WHAT YOU WILL DO:
**A.** In the Monte Carlo pi thread, what value does Answer 2 assign to n(4)?
**B.** List every number of random points that the question in the Monte Carlo pi thread says the code is meant to use.
**C.** Retype the Monte Carlo pi thread starting with "I've written the" and going on through "100000 random points.".
==== QUOTED PASSAGE
Using loop to approximate pi (Monte Carlo, MATLAB)

Question

I've written the following code, based on a for loop to approximate the number pi using the Monte-Carlo-method for 100, 1000, 10000 and 100000 random points.

count = 0;      % count variable, start value set to zero
n(1)=100;
n(2)=1000;
n(3)=10000;
n(4)=100000;
for k=1:4;
  for i=1:n(k);   % for loop initialized at one
    x=rand;     % rand variable within [0,1] ... points coordinates
    y=rand;     

    if (x^2+y^2 <=1)  %if pair is within the first quadrant of the unit circle
    count = count +1;   % if yes, it increases the count by one
    end
  end
end

piapprox = 4*(count/n(k));

The whole code makes sense to me but it seems to be wrong. I couldn't finish it so far. Could you tell me please what exactly is wrong?

Answer 1

There are some issues in the code. Here is a revised version:

n(1)=100;
n(2)=1000;
n(3)=10000;
n(4)=100000;
piapprox = zeros(1, 4); % Save approximations
for k=1:4;
  count = 0;      % count variable, start value set to zero
  for i=1:n(k);     % for loop initialized at one
    x=rand;         % rand variable within [0,1] ... points coordinates
    y=rand;     

    if (x^2+y^2 <=1)  %if pair is within the first quadrant of the unit circle
    count = count +1;   % if yes, it increases the count by one
    end
  end
  piapprox(k) = count;
end

piapprox = 4 .* (piapprox ./ n);

• You need to reset the counter for every $k$
• You need to save the individual counts or the first three iteraitons of the $k$ loop will be useless

Answer 2

This should do the job:

n(1)=100;
n(2)=1000;
n(3)=10000;
n(4)=100000000;
for k=1:4;
count = 0; % reset count to zero for each test
for i=1:n(k); % for loop initialized at one
x=rand; % rand variable within [0,1] ... points coordinates
y=rand;

if (x^2+y^2 <=1)
========
==== DATA SUPPLIED
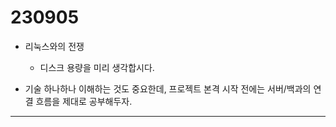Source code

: # 230905

- 리눅스와의 전쟁 
  
  - 디스크 용량을 미리 생각합시다.

- 기술 하나하나 이해하는 것도 중요한데, 프로젝트 본격 시작 전에는 서버/백과의 연결 흐름을 제대로 공부해두자.

---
========
RESULTS OF THE TASKS:
**A.** 100000000

**B.** 100, 1000, 10000, 100000

**C.**
I've written the following code, based on a for loop to approximate the number pi using the Monte-Carlo-method for 100, 1000, 10000 and 100000 random points.